On Making U2F Protocol Leakage-Resilient via Re-keying.

TLDR: This work presents a countermeasure for the SCA based on re-keying technique to prevent the repeated use of the device secret key for encryption and signing and recommends a modification in the existing U2F protocol to minimise the effect of signing with the fixed attestation private key.

Abstract: The Universal 2nd Factor (U2F) protocol is an open authentication standard to strengthen the two-factor authentication process. It augments the existing password based infrastructure by using a specialized USB, termed as the U2F authenticator, as the 2nd factor. The U2F authenticator is assigned two fixed keys at the time of manufacture, namely the device secret key and the attestation private key. These secret keys are later used by the U2F authenticator during the Registration phase to encrypt and digitally sign data that will help in proper validation of the user and the web server.
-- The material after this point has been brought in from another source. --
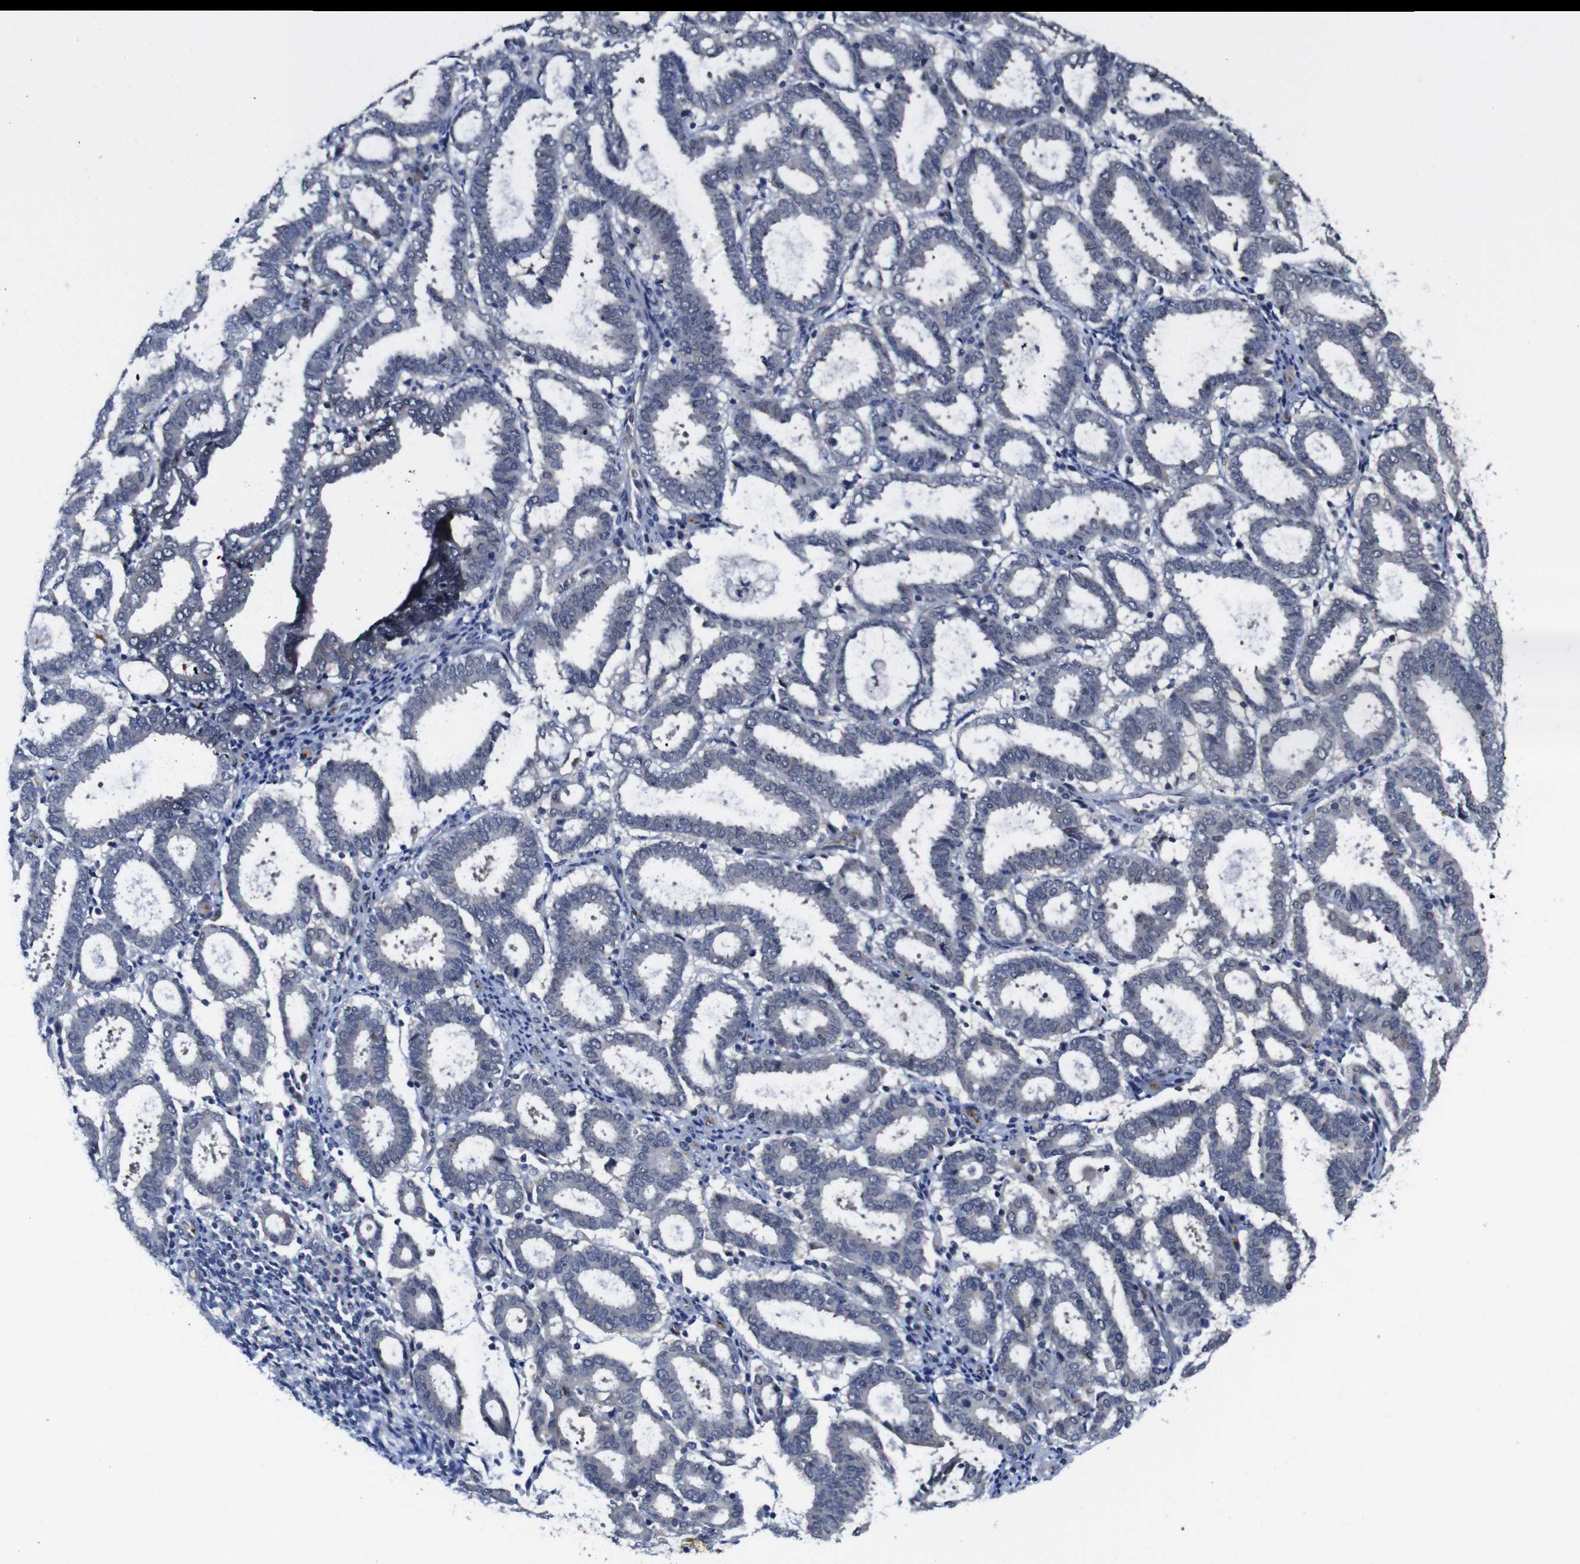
{"staining": {"intensity": "negative", "quantity": "none", "location": "none"}, "tissue": "endometrial cancer", "cell_type": "Tumor cells", "image_type": "cancer", "snomed": [{"axis": "morphology", "description": "Adenocarcinoma, NOS"}, {"axis": "topography", "description": "Uterus"}], "caption": "A high-resolution micrograph shows immunohistochemistry (IHC) staining of endometrial cancer (adenocarcinoma), which shows no significant expression in tumor cells.", "gene": "FURIN", "patient": {"sex": "female", "age": 83}}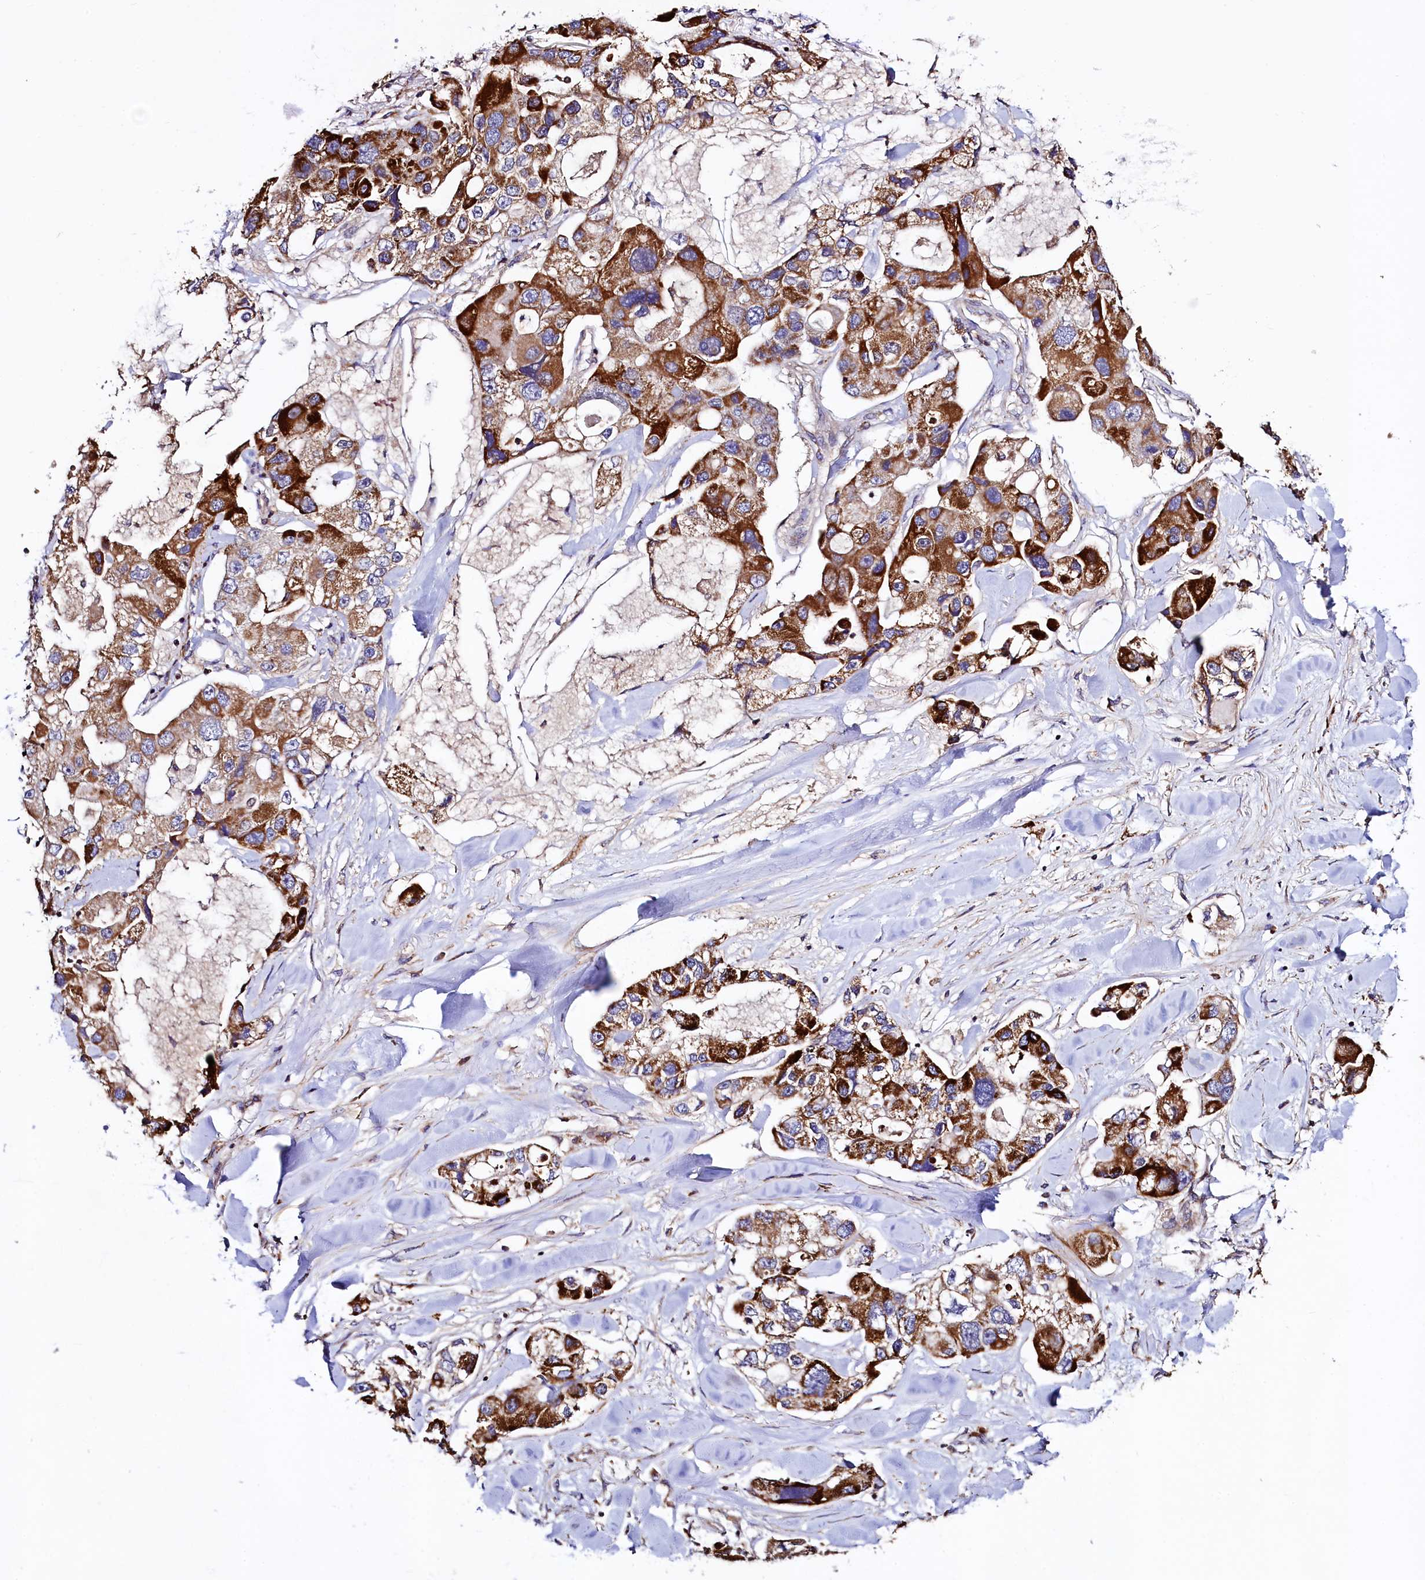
{"staining": {"intensity": "strong", "quantity": ">75%", "location": "cytoplasmic/membranous"}, "tissue": "lung cancer", "cell_type": "Tumor cells", "image_type": "cancer", "snomed": [{"axis": "morphology", "description": "Adenocarcinoma, NOS"}, {"axis": "topography", "description": "Lung"}], "caption": "Immunohistochemical staining of lung cancer (adenocarcinoma) reveals high levels of strong cytoplasmic/membranous expression in approximately >75% of tumor cells.", "gene": "CIAO3", "patient": {"sex": "female", "age": 54}}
However, the use of fixed keys for the above processing leaks information through side channel about both the secrets. In this work we show why the U2F protocol is not secure against side channel attacks (SCA). We then present a countermeasure for the SCA based on re-keying technique to prevent the repeated use of the device secret key for encryption and signing. We also recommend a modification in the existing U2F protocol to minimise the effect of signing with the fixed attestation private key. Incorporating our proposed countermeasure and recommended modification, we then present a new variant of the U2F protocol that has improved security guarantees. We also briefly explain how the side channel attacks on the U2F protocol and the corresponding proposed countermeasures are similarly applicable to Universal Authentication Framework (UAF) protocol.